とりあえず片付けよう、と悪足掻きのために引っ張りだしてきた色々な資料(電話帳とか、そういう類のやつ)を元あった場所に戻すことにして、本やら雑誌やらをまだまだ短い腕いっぱいに抱える。すると横からも同じような短い手が伸びてきて、私が抱えきれなかった残りの本を攫っていった。
「あ……ごめんね、しゅう。ありがと、おもくない?」
「うん、へいきだよ。……ちゃんこそ、へいき?」
「あ、うん、へいき」
そんなにおもくないから、と本を抱えたままひょいと立ち上がってみせれば「ううん、そうじゃなくって」と首を横に振られる。なら何のことだろう、と首を傾げると周助は気遣うように眉を寄せながら「なんだかちょっと、へんだったから」と零した。私が必死になって何かを調べ回っていたら流石に変だろう、と一応母さん達の目には入らないよう気を付けていたけど、周助には見られていたらしい。その隣に立つ裕太は、何だか分かってない顔してるけど。
「……うん。それも、へいき」
心配そうな顔で私を窺ってくる周助ににこりと笑って、だいじょうぶだよ、と告げる。
そう、大丈夫だ。急な展開にびっくりはしたけど、その事実が私の何を変えるわけでもない。私達の何を、変えられるわけじゃないんだから。
たとえ周助が私の知る漫画に出てくるキャラクターと同一人物であろうと、何も変わらない。私と周助が血を分けた姉弟であることも、私達が独りでなくなったあの日の出来事も、私の密かな誓いも。
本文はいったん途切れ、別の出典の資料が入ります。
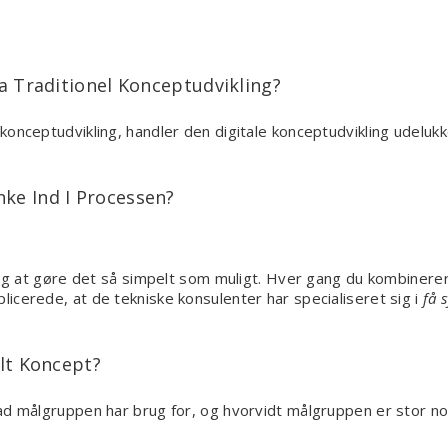
ra Traditionel Konceptudvikling?
 konceptudvikling, handler den digitale konceptudvikling udeluk
ke Ind I Processen?
jeg at gøre det så simpelt som muligt. Hver gang du kombinerer
icerede, at de tekniske konsulenter har specialiseret sig i
få 
alt Koncept?
d målgruppen har brug for, og hvorvidt målgruppen er stor nok 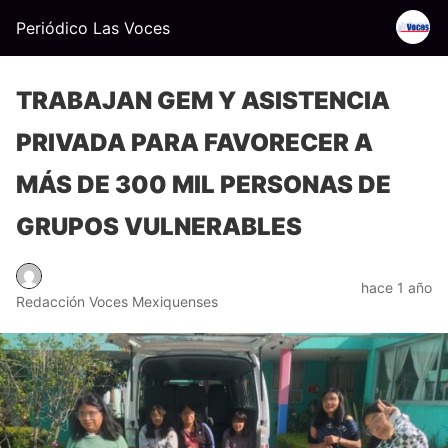
Periódico Las Voces
TRABAJAN GEM Y ASISTENCIA
PRIVADA PARA FAVORECER A
MÁS DE 300 MIL PERSONAS DE
GRUPOS VULNERABLES
hace 1 año
Redacción Voces Mexiquenses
自分でも確かめるようにうん、とひとつ頷いて笑みを深めれば、周助も安心したようにふわりと微笑む。それから周助は気を取り直したように本を抱え直すと、「じゃあ、かたづけちゃおうか」と踵を返した。
「ゆーたも!ゆーたももつー!」
「うん、じゃあゆうたはこっち、おねがいね」
周助と、それに纏わりつくようにしてきゃらきゃらと笑う裕太の背を見つめながらそっと目を閉じる。
ここが本当に漫画の世界であろうとなかろうと、今私が感じている幸福は、私の現実だ。